▶ [Exercise description]: Could you retype all of the records exactly, leaving out every picture?

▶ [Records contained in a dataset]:

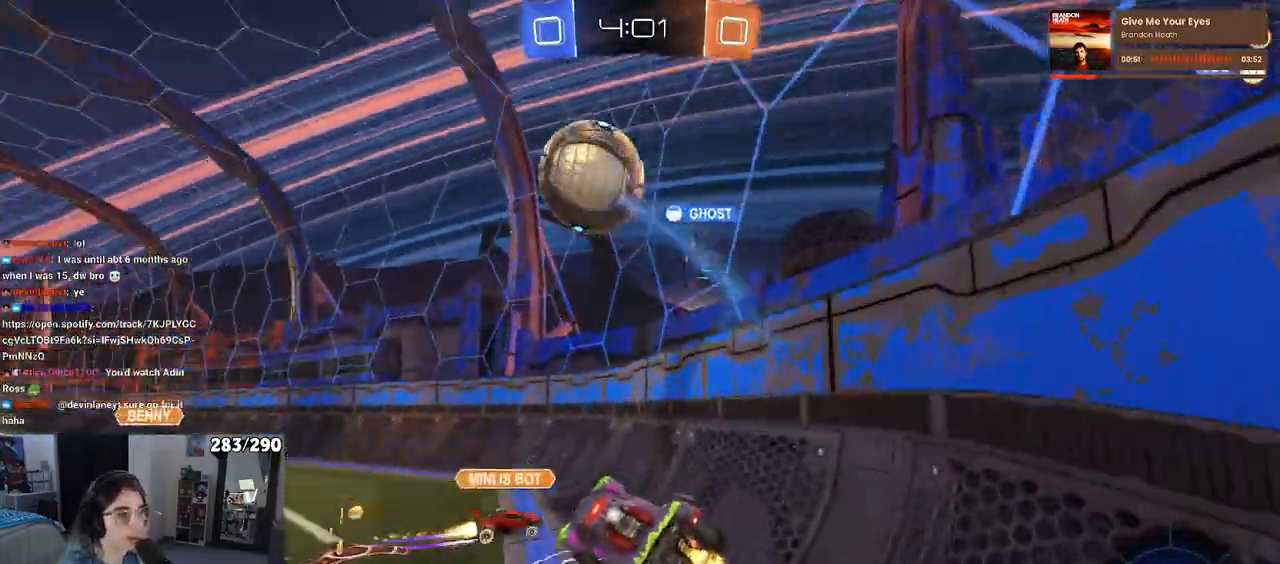
{"buttons": ["R2"], "left_stick": "left", "right_stick": "center", "events": [[33, "left_stick", "up-left"], [217, "left_stick", "left"], [233, "TRIANGLE", "down"], [367, "TRIANGLE", "up"]]}
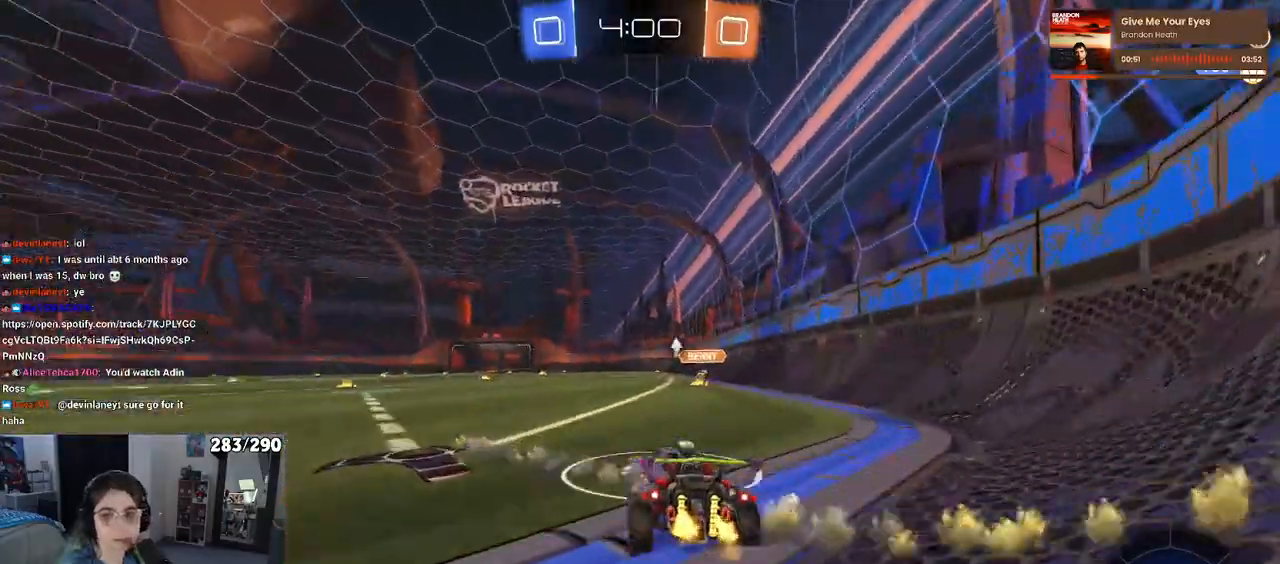
{"buttons": ["R2"], "left_stick": "left", "right_stick": "center", "events": []}
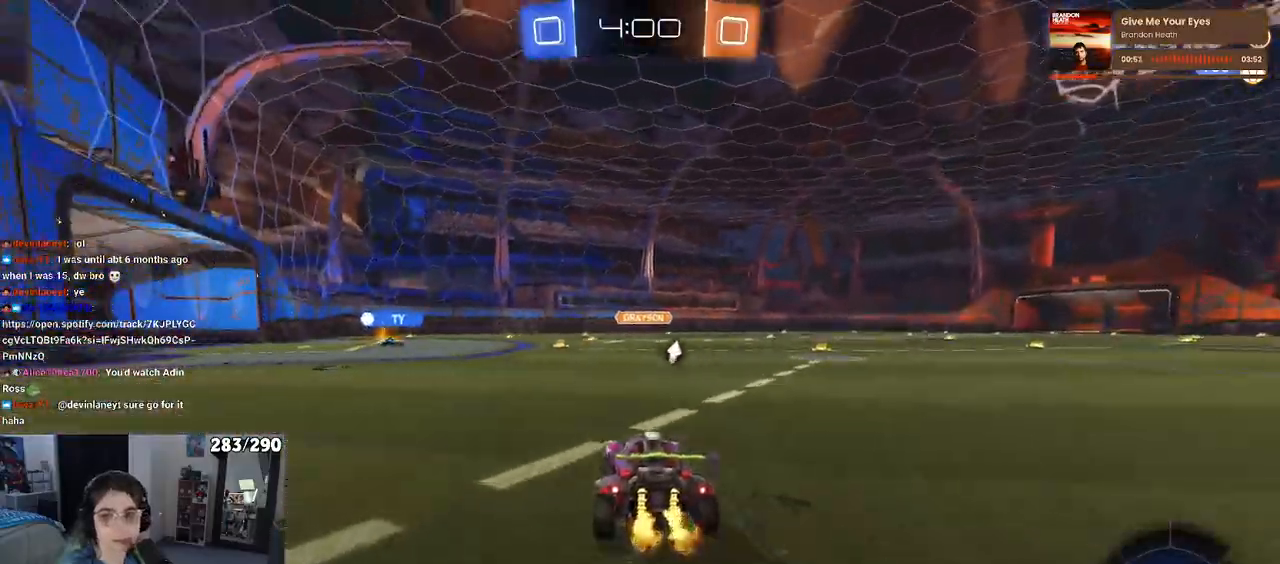
{"buttons": ["R2"], "left_stick": "center", "right_stick": "center", "events": [[100, "TRIANGLE", "down"], [250, "TRIANGLE", "up"], [417, "left_stick", "center"]]}
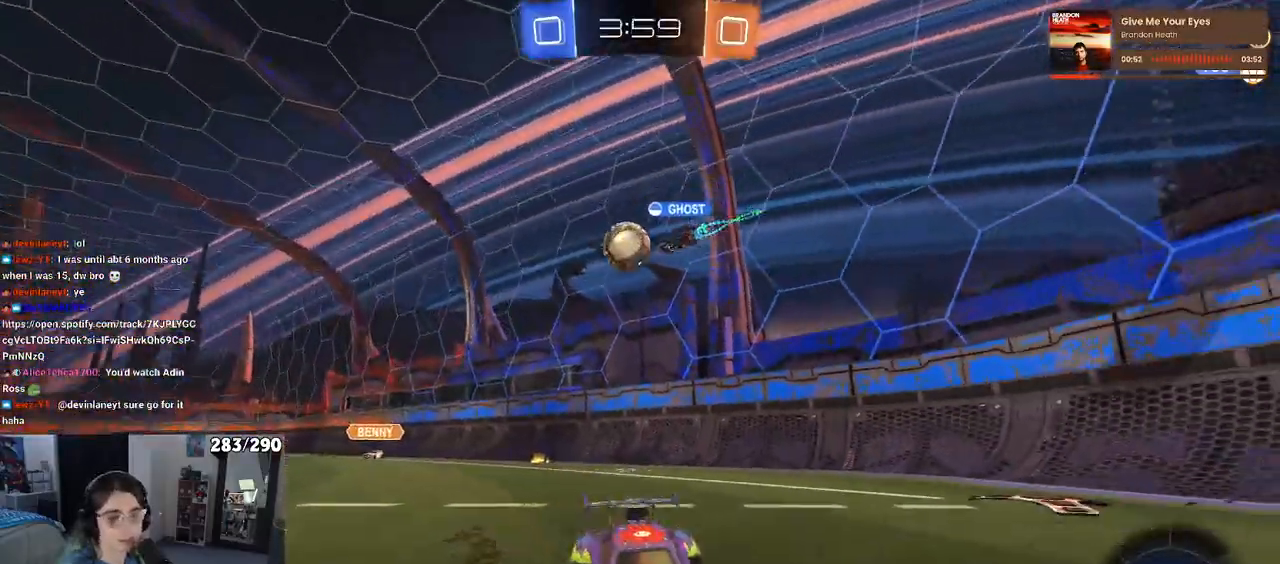
{"buttons": ["R2"], "left_stick": "left", "right_stick": "center", "events": [[167, "left_stick", "right"], [367, "left_stick", "center"], [433, "left_stick", "left"]]}
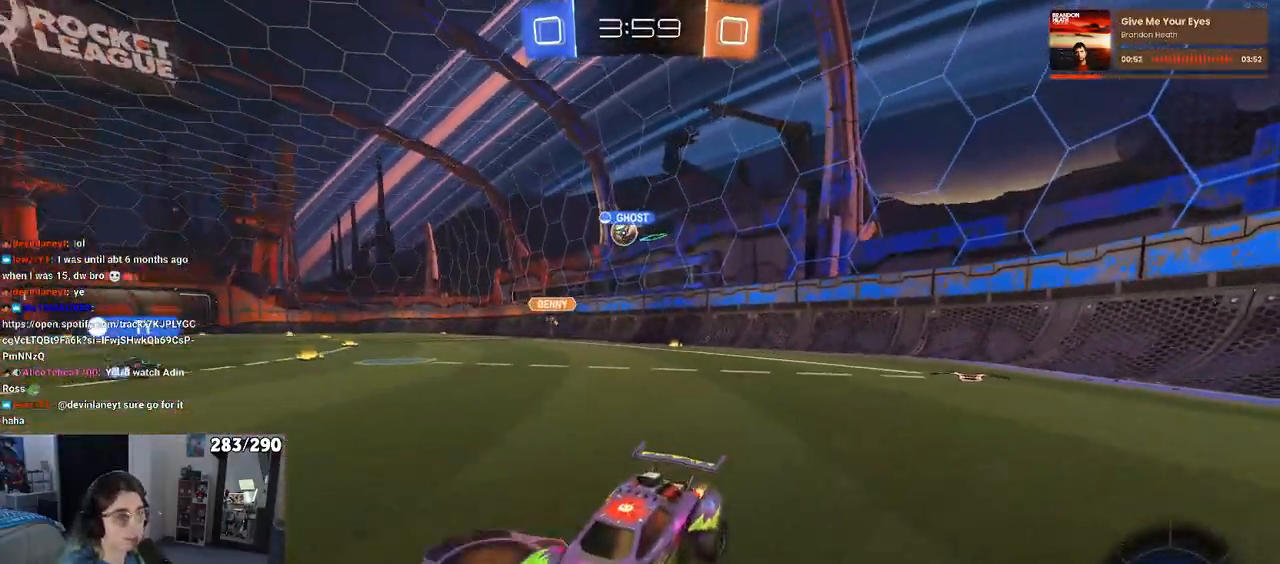
{"buttons": ["SQUARE", "R2"], "left_stick": "right", "right_stick": "center", "events": [[267, "left_stick", "center"], [367, "left_stick", "right"], [400, "SQUARE", "down"]]}
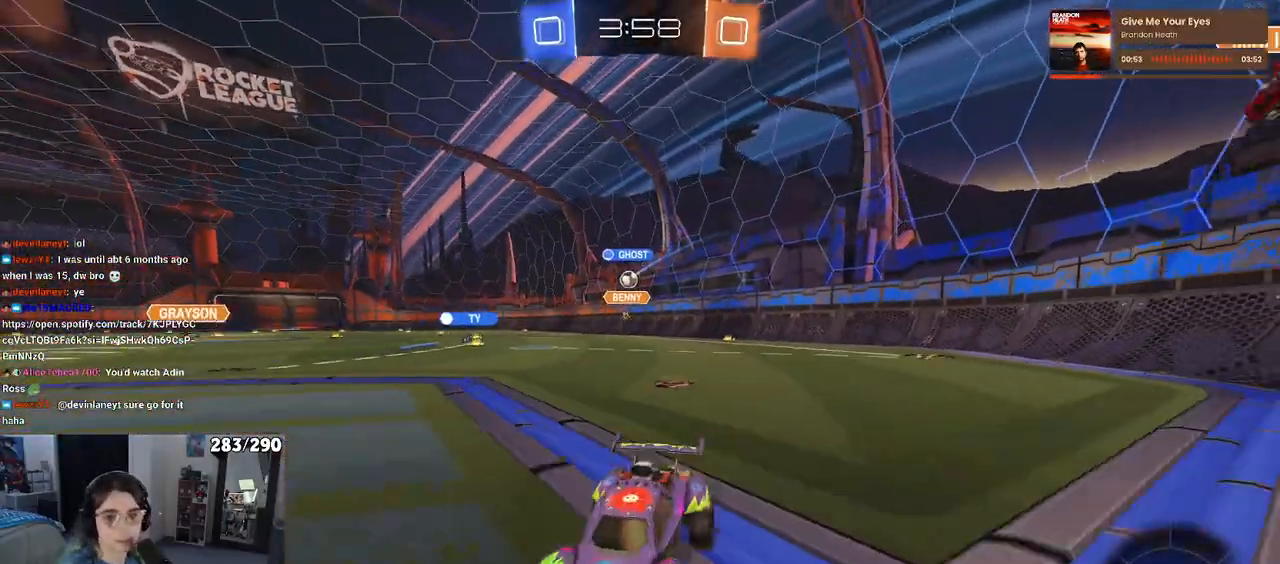
{"buttons": ["R2"], "left_stick": "right", "right_stick": "center", "events": [[33, "SQUARE", "up"]]}
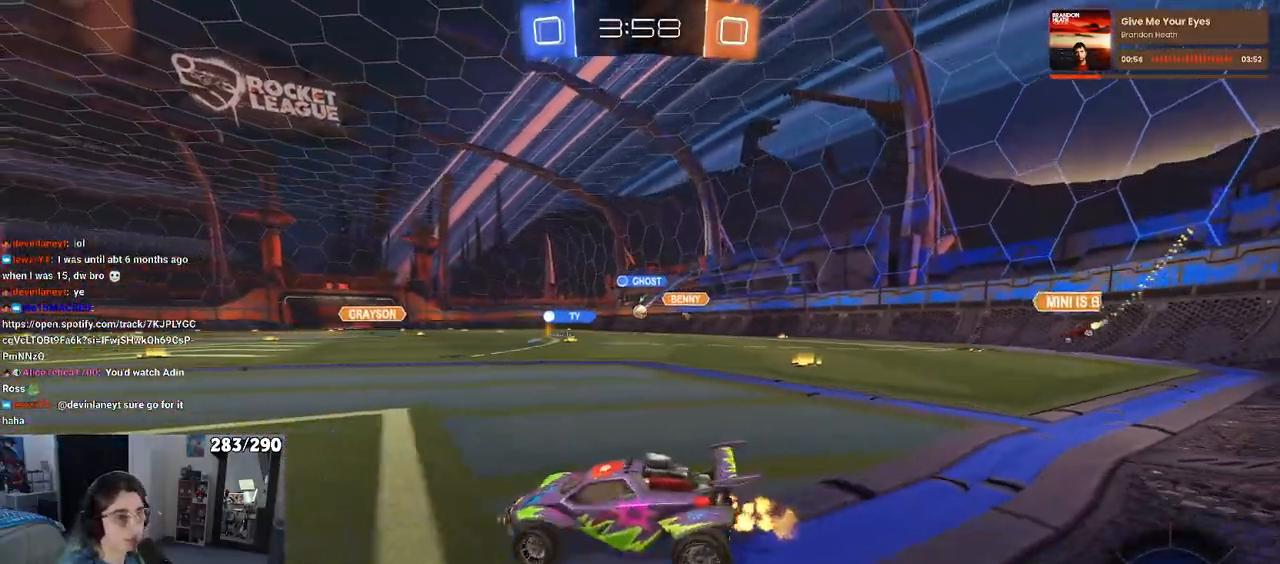
{"buttons": ["R2"], "left_stick": "left", "right_stick": "center", "events": [[150, "left_stick", "center"], [250, "left_stick", "left"]]}
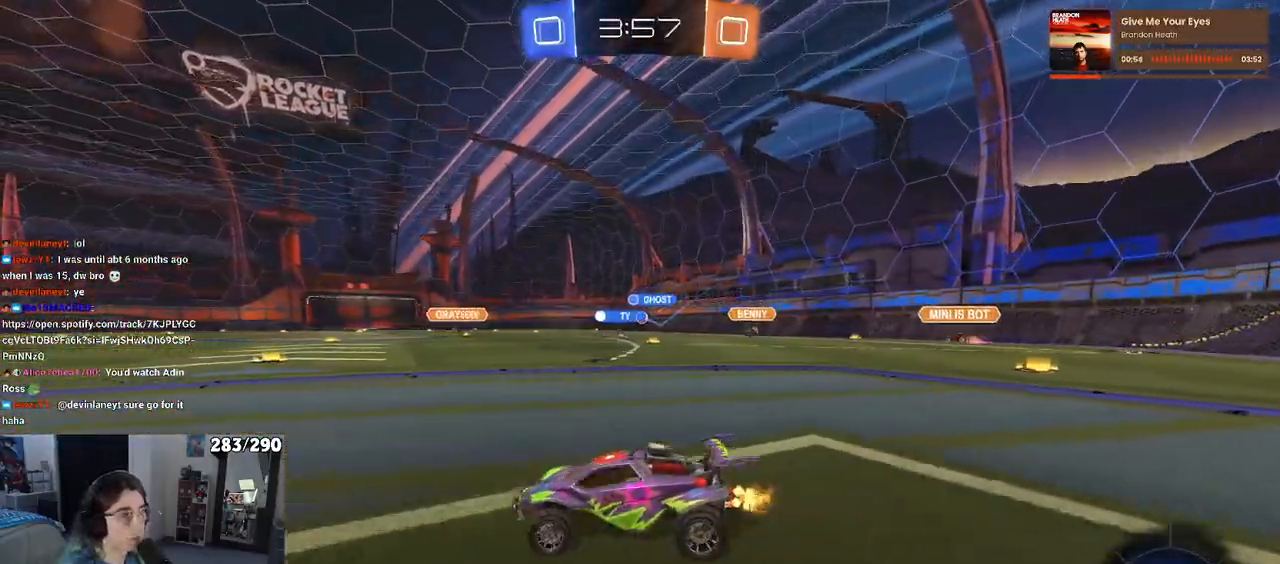
{"buttons": ["R2"], "left_stick": "right", "right_stick": "center", "events": [[150, "left_stick", "center"], [417, "left_stick", "right"]]}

▶ [Exercise response]:
{"buttons": ["R2"], "left_stick": "left", "right_stick": "center", "events": [[33, "left_stick", "up-left"], [217, "left_stick", "left"], [233, "TRIANGLE", "down"], [367, "TRIANGLE", "up"]]}
{"buttons": ["R2"], "left_stick": "left", "right_stick": "center", "events": []}
{"buttons": ["R2"], "left_stick": "center", "right_stick": "center", "events": [[100, "TRIANGLE", "down"], [250, "TRIANGLE", "up"], [417, "left_stick", "center"]]}
{"buttons": ["R2"], "left_stick": "left", "right_stick": "center", "events": [[167, "left_stick", "right"], [367, "left_stick", "center"], [433, "left_stick", "left"]]}
{"buttons": ["SQUARE", "R2"], "left_stick": "right", "right_stick": "center", "events": [[267, "left_stick", "center"], [367, "left_stick", "right"], [400, "SQUARE", "down"]]}
{"buttons": ["R2"], "left_stick": "right", "right_stick": "center", "events": [[33, "SQUARE", "up"]]}
{"buttons": ["R2"], "left_stick": "left", "right_stick": "center", "events": [[150, "left_stick", "center"], [250, "left_stick", "left"]]}
{"buttons": ["R2"], "left_stick": "right", "right_stick": "center", "events": [[150, "left_stick", "center"], [417, "left_stick", "right"]]}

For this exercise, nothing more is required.